S’appuyant, en partie, sur les travaux ethnographiques d’Oscar Lewis, de Douglas Butterworth, de Juan Clarck et sur les récits de K.S. Karol et de José Llovio Menéndez, sur une période qui s’étend de 1959 à 1989, Vincent Bloch prouve, si besoin était, que les “ […] ressorts fondamentaux [du régime politique] ont continué d’assurer [son] fonctionnement social, et que la période spéciale ne correspond pas à un effondrement des normes mais à un effondrement des valeurs, du sens moral et de la finalité de la vie en groupe, au sein d’une société frappée par une crise économique dont l’ampleur a fait voler en éclats l’égalitarisme relatif et les hiérarchies sociales qui prévalaient jusque-là ”.

Julia Cojimar, pour sa part, suivant la méthodologie employée par l’anthropologue suédoise Mona Rosendhal, partage, plusieurs mois durant, le quotidien de la famille Vázquez. L’analyse du “ fonctionnement de l’économie domestique ” qu’elle réalise met en évidence l’importance des “ phénomènes de débrouille ” (résoudre) chez les Vázquez et, de façon générale, chez toutes les familles cubaines. Elle souligne le rôle des économies alternatives, familiales et de voisinage, et surtout “ un quotidien rythmé par l’anxiété et l’incertitude ” de l’approvisionnement, le fossé grandissant entre les familles ne subsistant qu’avec le salaire de l’État et celles disposant de ressources complémentaires (parent(s) résidant à l’étranger, location de chambre à un étranger…). 

Condamner, punir, réprimer, éliminer toute forme de dissidence, telles ont été les méthodes adoptées par le régime cubain pour asseoir sa révolution et façonner le révolutionnaire “modèle idéal du groupe”. Au climat de crainte et de méfiance permanent, institutionnalisé et légalisé, répondra la radicalisation légalisée d’une révolution dont les techniques de répression évolueront selon les époques et les diverses manifestations de rébellion. Or les temps changent... Les Cubains évoluent et prennent conscience de l’autocensure dans laquelle on les a sciemment enfermés.

De nouvelles formes de contestation voient le jour, avec lesquelles le régime cubain doit désormais compter. Certes, la répression n’en a pas diminué pour autant mais, ainsi que le souligne Elisabeth Burgos, depuis l’arrivée de Raúl Castro au pouvoir, “[...] son efficacité s’est vue érodée... à cause de la possiblité pour les dissidents d’informer en temps réel sur les violations des droits de l’homme, de prendre des initiatives et de coordonner des activités de la société civile”.  
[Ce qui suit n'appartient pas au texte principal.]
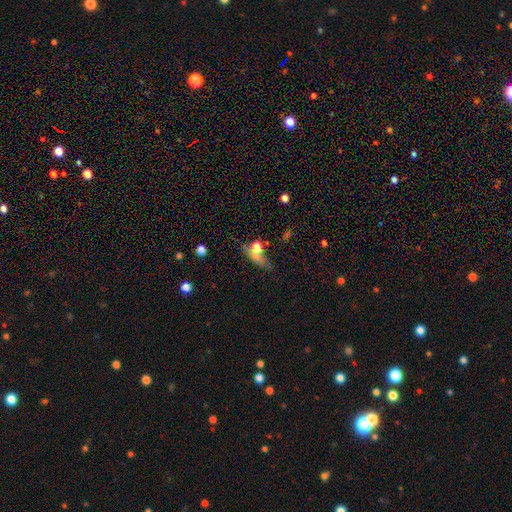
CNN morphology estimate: Overall: smooth (47%; star or artifact 27%). Merging: none (50%; minor disturbance 21%).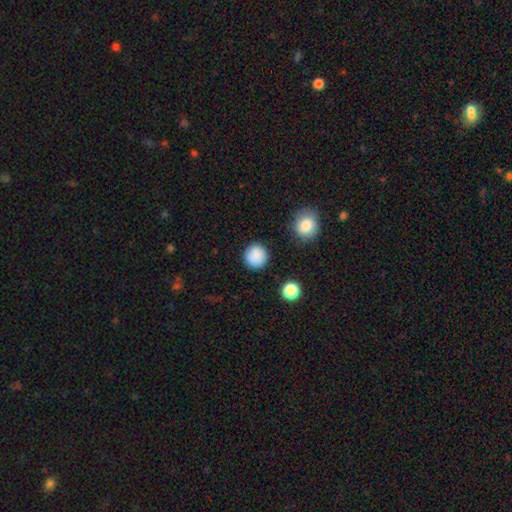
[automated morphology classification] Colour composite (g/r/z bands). It shows a smooth galaxy with no disk features (87%) that is round (94%). Merging: none (88%).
Dans le même temps, la réhabilitation progressive du rôle de l’Église catholique dans la nation, en particulier, depuis le voyage du pape Jean-Paul II à Cuba, en 1998, “l’effort de réhabilitation d’une ‘mémoire catholique’”, les prises de position réformistes du cardinal Jaime Ortega, la volonté affichée d’un dialogue ouvert, critique et constructif avec l’État cubain, au service de “la réconciliation nationale” sont bien la preuve qu’un changement sociétal profond est en cours. Pour survivre, la révolution cubaine a besoin de la société cubaine tout entière. Catholiques, communautés ecclésiales de base, laïcs, doivent devenir, eux aussi, acteurs des mutations qui s’opèrent, de cette “citoyenneté nouvelle” qui se crée peu à peu, s’impliquer dans une nécessaire transition.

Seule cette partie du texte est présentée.